-- What this task involves --
Your job is to copy all the entries precisely as they stand.

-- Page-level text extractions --
Content starts

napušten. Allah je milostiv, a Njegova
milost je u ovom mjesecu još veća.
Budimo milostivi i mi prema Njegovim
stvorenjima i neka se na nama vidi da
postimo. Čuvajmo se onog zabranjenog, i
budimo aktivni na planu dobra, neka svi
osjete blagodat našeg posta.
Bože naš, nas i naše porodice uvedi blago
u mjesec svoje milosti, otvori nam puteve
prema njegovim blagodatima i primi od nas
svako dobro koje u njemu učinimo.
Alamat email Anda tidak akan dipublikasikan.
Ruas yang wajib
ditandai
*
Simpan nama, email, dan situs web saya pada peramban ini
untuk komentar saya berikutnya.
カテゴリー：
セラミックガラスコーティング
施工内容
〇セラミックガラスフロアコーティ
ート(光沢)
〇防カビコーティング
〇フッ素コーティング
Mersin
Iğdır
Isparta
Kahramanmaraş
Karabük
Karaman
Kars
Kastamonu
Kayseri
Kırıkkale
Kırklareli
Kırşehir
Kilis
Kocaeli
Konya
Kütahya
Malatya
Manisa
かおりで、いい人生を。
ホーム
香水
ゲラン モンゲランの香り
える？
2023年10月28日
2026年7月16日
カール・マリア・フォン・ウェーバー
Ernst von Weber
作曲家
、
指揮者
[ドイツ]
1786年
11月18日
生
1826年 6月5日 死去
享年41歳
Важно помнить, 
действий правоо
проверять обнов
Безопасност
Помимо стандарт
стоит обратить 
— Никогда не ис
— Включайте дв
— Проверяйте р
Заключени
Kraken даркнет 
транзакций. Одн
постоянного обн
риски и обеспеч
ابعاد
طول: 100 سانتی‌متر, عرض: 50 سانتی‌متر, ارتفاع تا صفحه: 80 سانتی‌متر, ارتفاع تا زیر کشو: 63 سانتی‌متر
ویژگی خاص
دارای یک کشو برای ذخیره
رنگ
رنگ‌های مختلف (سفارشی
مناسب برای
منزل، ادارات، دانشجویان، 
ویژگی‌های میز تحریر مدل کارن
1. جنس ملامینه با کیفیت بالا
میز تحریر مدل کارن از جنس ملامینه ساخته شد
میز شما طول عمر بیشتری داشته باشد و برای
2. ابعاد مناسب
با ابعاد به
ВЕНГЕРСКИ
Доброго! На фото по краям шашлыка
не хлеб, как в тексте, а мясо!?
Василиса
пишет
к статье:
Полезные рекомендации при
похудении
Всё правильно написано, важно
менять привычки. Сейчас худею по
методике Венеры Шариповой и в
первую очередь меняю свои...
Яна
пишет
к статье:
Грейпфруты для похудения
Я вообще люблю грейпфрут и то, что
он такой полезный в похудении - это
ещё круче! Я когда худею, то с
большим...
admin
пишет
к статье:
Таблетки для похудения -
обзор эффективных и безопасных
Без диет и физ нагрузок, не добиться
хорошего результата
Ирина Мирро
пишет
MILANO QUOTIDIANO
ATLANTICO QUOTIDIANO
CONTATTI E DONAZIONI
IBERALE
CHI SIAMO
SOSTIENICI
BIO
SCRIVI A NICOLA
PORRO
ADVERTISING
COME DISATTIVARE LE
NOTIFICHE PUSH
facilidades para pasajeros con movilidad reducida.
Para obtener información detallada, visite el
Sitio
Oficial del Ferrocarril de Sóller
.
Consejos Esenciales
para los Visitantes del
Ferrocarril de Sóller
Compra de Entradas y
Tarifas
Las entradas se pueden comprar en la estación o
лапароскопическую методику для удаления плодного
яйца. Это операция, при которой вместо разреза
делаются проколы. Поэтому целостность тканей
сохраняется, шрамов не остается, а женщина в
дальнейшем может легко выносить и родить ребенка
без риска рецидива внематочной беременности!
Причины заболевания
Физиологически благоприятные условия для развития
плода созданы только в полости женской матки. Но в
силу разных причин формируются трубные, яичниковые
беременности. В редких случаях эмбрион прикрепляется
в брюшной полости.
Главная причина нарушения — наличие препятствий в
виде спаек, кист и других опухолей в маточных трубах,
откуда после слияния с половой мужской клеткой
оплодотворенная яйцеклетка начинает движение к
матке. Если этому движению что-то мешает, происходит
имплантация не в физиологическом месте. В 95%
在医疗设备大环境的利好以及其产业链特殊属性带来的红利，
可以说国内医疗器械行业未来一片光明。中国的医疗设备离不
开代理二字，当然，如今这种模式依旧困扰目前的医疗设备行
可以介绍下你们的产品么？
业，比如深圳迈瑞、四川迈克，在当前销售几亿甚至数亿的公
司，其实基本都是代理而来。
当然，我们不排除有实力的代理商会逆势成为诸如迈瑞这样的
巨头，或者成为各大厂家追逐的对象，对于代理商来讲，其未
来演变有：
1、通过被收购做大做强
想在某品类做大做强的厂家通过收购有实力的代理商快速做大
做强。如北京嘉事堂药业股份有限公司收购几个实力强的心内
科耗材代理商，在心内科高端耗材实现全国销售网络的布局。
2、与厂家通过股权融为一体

Content ends

-- Final answer --
napušten. Allah je milostiv, a Njegova
milost je u ovom mjesecu još veća.
Budimo milostivi i mi prema Njegovim
stvorenjima i neka se na nama vidi da
postimo. Čuvajmo se onog zabranjenog, i
budimo aktivni na planu dobra, neka svi
osjete blagodat našeg posta.
Bože naš, nas i naše porodice uvedi blago
u mjesec svoje milosti, otvori nam puteve
prema njegovim blagodatima i primi od nas
svako dobro koje u njemu učinimo.
Alamat email Anda tidak akan dipublikasikan.
Ruas yang wajib
ditandai
*
Simpan nama, email, dan situs web saya pada peramban ini
untuk komentar saya berikutnya.
カテゴリー：
セラミックガラスコーティング
施工内容
〇セラミックガラスフロアコーティ
ート(光沢)
〇防カビコーティング
〇フッ素コーティング
Mersin
Iğdır
Isparta
Kahramanmaraş
Karabük
Karaman
Kars
Kastamonu
Kayseri
Kırıkkale
Kırklareli
Kırşehir
Kilis
Kocaeli
Konya
Kütahya
Malatya
Manisa
かおりで、いい人生を。
ホーム
香水
ゲラン モンゲランの香り
える？
2023年10月28日
2026年7月16日
カール・マリア・フォン・ウェーバー
Ernst von Weber
作曲家
、
指揮者
[ドイツ]
1786年
11月18日
生
1826年 6月5日 死去
享年41歳
Важно помнить, 
действий правоо
проверять обнов
Безопасност
Помимо стандарт
стоит обратить 
— Никогда не ис
— Включайте дв
— Проверяйте р
Заключени
Kraken даркнет 
транзакций. Одн
постоянного обн
риски и обеспеч
ابعاد
طول: 100 سانتی‌متر, عرض: 50 سانتی‌متر, ارتفاع تا صفحه: 80 سانتی‌متر, ارتفاع تا زیر کشو: 63 سانتی‌متر
ویژگی خاص
دارای یک کشو برای ذخیره
رنگ
رنگ‌های مختلف (سفارشی
مناسب برای
منزل، ادارات، دانشجویان، 
ویژگی‌های میز تحریر مدل کارن
1. جنس ملامینه با کیفیت بالا
میز تحریر مدل کارن از جنس ملامینه ساخته شد
میز شما طول عمر بیشتری داشته باشد و برای
2. ابعاد مناسب
با ابعاد به
ВЕНГЕРСКИ
Доброго! На фото по краям шашлыка
не хлеб, как в тексте, а мясо!?
Василиса
пишет
к статье:
Полезные рекомендации при
похудении
Всё правильно написано, важно
менять привычки. Сейчас худею по
методике Венеры Шариповой и в
первую очередь меняю свои...
Яна
пишет
к статье:
Грейпфруты для похудения
Я вообще люблю грейпфрут и то, что
он такой полезный в похудении - это
ещё круче! Я когда худею, то с
большим...
admin
пишет
к статье:
Таблетки для похудения -
обзор эффективных и безопасных
Без диет и физ нагрузок, не добиться
хорошего результата
Ирина Мирро
пишет
MILANO QUOTIDIANO
ATLANTICO QUOTIDIANO
CONTATTI E DONAZIONI
IBERALE
CHI SIAMO
SOSTIENICI
BIO
SCRIVI A NICOLA
PORRO
ADVERTISING
COME DISATTIVARE LE
NOTIFICHE PUSH
facilidades para pasajeros con movilidad reducida.
Para obtener información detallada, visite el
Sitio
Oficial del Ferrocarril de Sóller
.
Consejos Esenciales
para los Visitantes del
Ferrocarril de Sóller
Compra de Entradas y
Tarifas
Las entradas se pueden comprar en la estación o
лапароскопическую методику для удаления плодного
яйца. Это операция, при которой вместо разреза
делаются проколы. Поэтому целостность тканей
сохраняется, шрамов не остается, а женщина в
дальнейшем может легко выносить и родить ребенка
без риска рецидива внематочной беременности!
Причины заболевания
Физиологически благоприятные условия для развития
плода созданы только в полости женской матки. Но в
силу разных причин формируются трубные, яичниковые
беременности. В редких случаях эмбрион прикрепляется
в брюшной полости.
Главная причина нарушения — наличие препятствий в
виде спаек, кист и других опухолей в маточных трубах,
откуда после слияния с половой мужской клеткой
оплодотворенная яйцеклетка начинает движение к
матке. Если этому движению что-то мешает, происходит
имплантация не в физиологическом месте. В 95%
在医疗设备大环境的利好以及其产业链特殊属性带来的红利，
可以说国内医疗器械行业未来一片光明。中国的医疗设备离不
开代理二字，当然，如今这种模式依旧困扰目前的医疗设备行
可以介绍下你们的产品么？
业，比如深圳迈瑞、四川迈克，在当前销售几亿甚至数亿的公
司，其实基本都是代理而来。
当然，我们不排除有实力的代理商会逆势成为诸如迈瑞这样的
巨头，或者成为各大厂家追逐的对象，对于代理商来讲，其未
来演变有：
1、通过被收购做大做强
想在某品类做大做强的厂家通过收购有实力的代理商快速做大
做强。如北京嘉事堂药业股份有限公司收购几个实力强的心内
科耗材代理商，在心内科高端耗材实现全国销售网络的布局。
2、与厂家通过股权融为一体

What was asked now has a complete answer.